What the task requires » Your task is to reproduce, exactly and only, the lines running from the line containing "hfov_deg: 36.8" to the end of the data below, both included.

Photos with calibration data

--*--

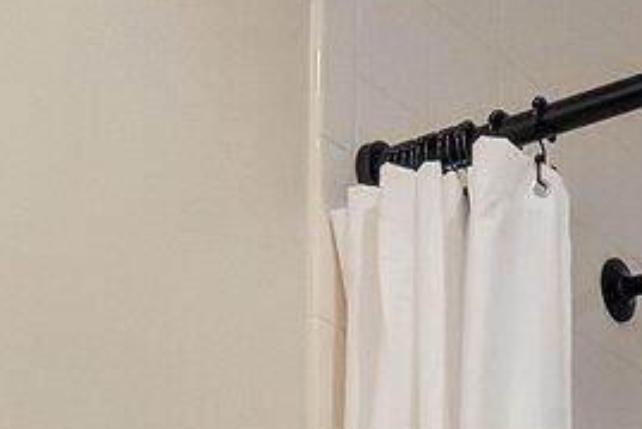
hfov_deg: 17.9
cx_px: 449
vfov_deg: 9.7
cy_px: 1214
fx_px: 2035
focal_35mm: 114
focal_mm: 10
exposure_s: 1/20
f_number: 8
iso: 1100
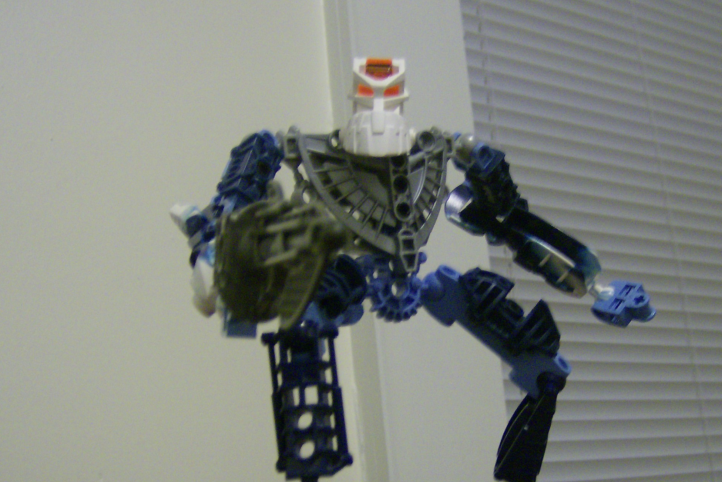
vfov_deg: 25.0
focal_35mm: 54
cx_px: 412
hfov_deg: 36.8
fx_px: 1083
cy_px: 311
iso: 200
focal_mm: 6
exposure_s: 1/4.25
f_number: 2.8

--*--

Response box »
hfov_deg: 36.8
fx_px: 1083
cy_px: 311
iso: 200
focal_mm: 6
exposure_s: 1/4.25
f_number: 2.8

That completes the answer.